*Written problem*: Drop every picture, then transcribe the remaining data exactly.

[A block of data]
►

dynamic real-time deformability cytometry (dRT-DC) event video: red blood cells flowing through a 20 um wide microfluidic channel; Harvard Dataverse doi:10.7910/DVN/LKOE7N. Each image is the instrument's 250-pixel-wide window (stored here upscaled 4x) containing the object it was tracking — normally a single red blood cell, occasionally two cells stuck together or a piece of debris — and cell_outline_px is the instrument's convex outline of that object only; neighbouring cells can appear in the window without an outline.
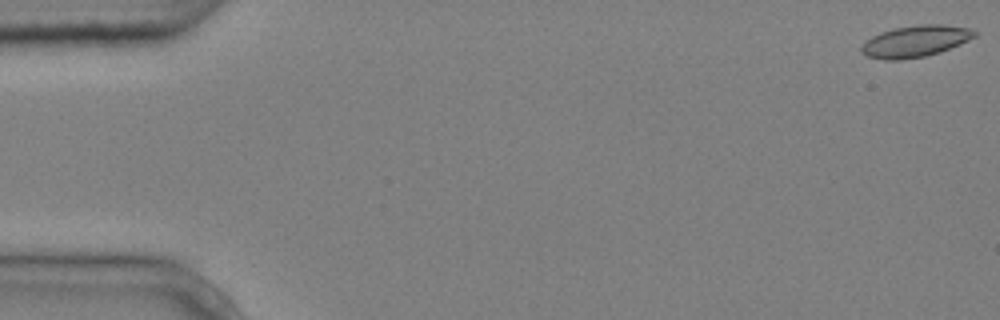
{"species": "common noctule bat (a hibernating species)", "species_latin": "Nyctalus noctula", "temperature_condition": "cold", "stored_images_in_passage": 4, "camera_frame_rate_fps": 3000, "um_per_image_px": 0.085, "animal": {"sex": "male", "body_mass_g": 20.4}, "frame": {"image": 1, "passage_image": 1, "time_ms": 0.0, "image_size_px": [1000, 320], "cell_outline_px": [[980, 32], [976, 36], [960, 44], [940, 52], [924, 56], [900, 60], [884, 60], [868, 56], [860, 52], [860, 48], [864, 40], [880, 32], [896, 28], [920, 24], [944, 24], [968, 28]], "centroid_in_image_um": [77.8, 3.5], "position_along_channel_um": 7.2, "area_um2": 20.92}}
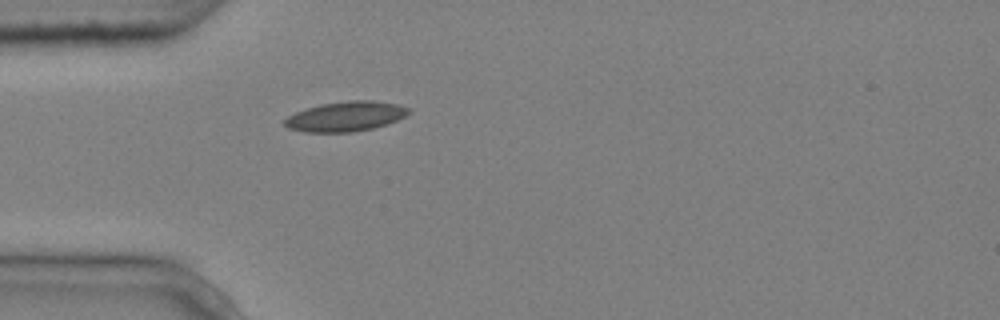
{"frame": {"image": 2, "passage_image": 4, "time_ms": 1.0, "image_size_px": [1000, 320], "cell_outline_px": [[412, 112], [396, 120], [372, 128], [352, 132], [304, 132], [288, 128], [284, 124], [284, 120], [288, 116], [296, 112], [320, 104], [348, 100], [372, 100], [400, 104], [408, 108]], "centroid_in_image_um": [29.38, 9.88], "position_along_channel_um": 55.6, "area_um2": 21.5}}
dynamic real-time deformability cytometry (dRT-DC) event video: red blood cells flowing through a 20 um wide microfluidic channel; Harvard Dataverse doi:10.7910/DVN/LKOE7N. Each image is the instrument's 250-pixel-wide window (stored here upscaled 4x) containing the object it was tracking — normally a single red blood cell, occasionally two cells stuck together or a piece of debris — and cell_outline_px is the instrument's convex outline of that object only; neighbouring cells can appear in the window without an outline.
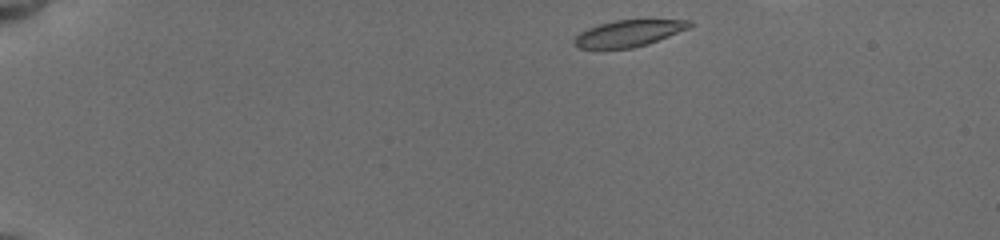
{"species": "common noctule bat (a hibernating species)", "species_latin": "Nyctalus noctula", "temperature_condition": "cold", "stored_images_in_passage": 24, "camera_frame_rate_fps": 3000, "um_per_image_px": 0.085, "animal": {"sex": "female", "body_mass_g": 19.5, "forearm_length_mm": 54.1}, "frame": {"image": 1, "passage_image": 1, "time_ms": 0.0, "image_size_px": [1000, 240], "cell_outline_px": [[692, 24], [688, 28], [648, 44], [632, 48], [580, 48], [572, 44], [572, 40], [580, 32], [588, 28], [600, 24], [616, 20], [648, 16], [692, 20]], "centroid_in_image_um": [53.52, 2.76], "position_along_channel_um": 31.5, "area_um2": 18.67}}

◄

*Answer to the exercise*:
dynamic real-time deformability cytometry (dRT-DC) event video: red blood cells flowing through a 20 um wide microfluidic channel; Harvard Dataverse doi:10.7910/DVN/LKOE7N. Each image is the instrument's 250-pixel-wide window (stored here upscaled 4x) containing the object it was tracking — normally a single red blood cell, occasionally two cells stuck together or a piece of debris — and cell_outline_px is the instrument's convex outline of that object only; neighbouring cells can appear in the window without an outline.
{"species": "common noctule bat (a hibernating species)", "species_latin": "Nyctalus noctula", "temperature_condition": "cold", "stored_images_in_passage": 4, "camera_frame_rate_fps": 3000, "um_per_image_px": 0.085, "animal": {"sex": "male", "body_mass_g": 20.4}, "frame": {"image": 1, "passage_image": 1, "time_ms": 0.0, "image_size_px": [1000, 320], "cell_outline_px": [[980, 32], [976, 36], [960, 44], [940, 52], [924, 56], [900, 60], [884, 60], [868, 56], [860, 52], [860, 48], [864, 40], [880, 32], [896, 28], [920, 24], [944, 24], [968, 28]], "centroid_in_image_um": [77.8, 3.5], "position_along_channel_um": 7.2, "area_um2": 20.92}}
{"frame": {"image": 2, "passage_image": 4, "time_ms": 1.0, "image_size_px": [1000, 320], "cell_outline_px": [[412, 112], [396, 120], [372, 128], [352, 132], [304, 132], [288, 128], [284, 124], [284, 120], [288, 116], [296, 112], [320, 104], [348, 100], [372, 100], [400, 104], [408, 108]], "centroid_in_image_um": [29.38, 9.88], "position_along_channel_um": 55.6, "area_um2": 21.5}}
dynamic real-time deformability cytometry (dRT-DC) event video: red blood cells flowing through a 20 um wide microfluidic channel; Harvard Dataverse doi:10.7910/DVN/LKOE7N. Each image is the instrument's 250-pixel-wide window (stored here upscaled 4x) containing the object it was tracking — normally a single red blood cell, occasionally two cells stuck together or a piece of debris — and cell_outline_px is the instrument's convex outline of that object only; neighbouring cells can appear in the window without an outline.
{"species": "common noctule bat (a hibernating species)", "species_latin": "Nyctalus noctula", "temperature_condition": "cold", "stored_images_in_passage": 24, "camera_frame_rate_fps": 3000, "um_per_image_px": 0.085, "animal": {"sex": "female", "body_mass_g": 19.5, "forearm_length_mm": 54.1}, "frame": {"image": 1, "passage_image": 1, "time_ms": 0.0, "image_size_px": [1000, 240], "cell_outline_px": [[692, 24], [688, 28], [648, 44], [632, 48], [580, 48], [572, 44], [572, 40], [580, 32], [588, 28], [600, 24], [616, 20], [648, 16], [692, 20]], "centroid_in_image_um": [53.52, 2.76], "position_along_channel_um": 31.5, "area_um2": 18.67}}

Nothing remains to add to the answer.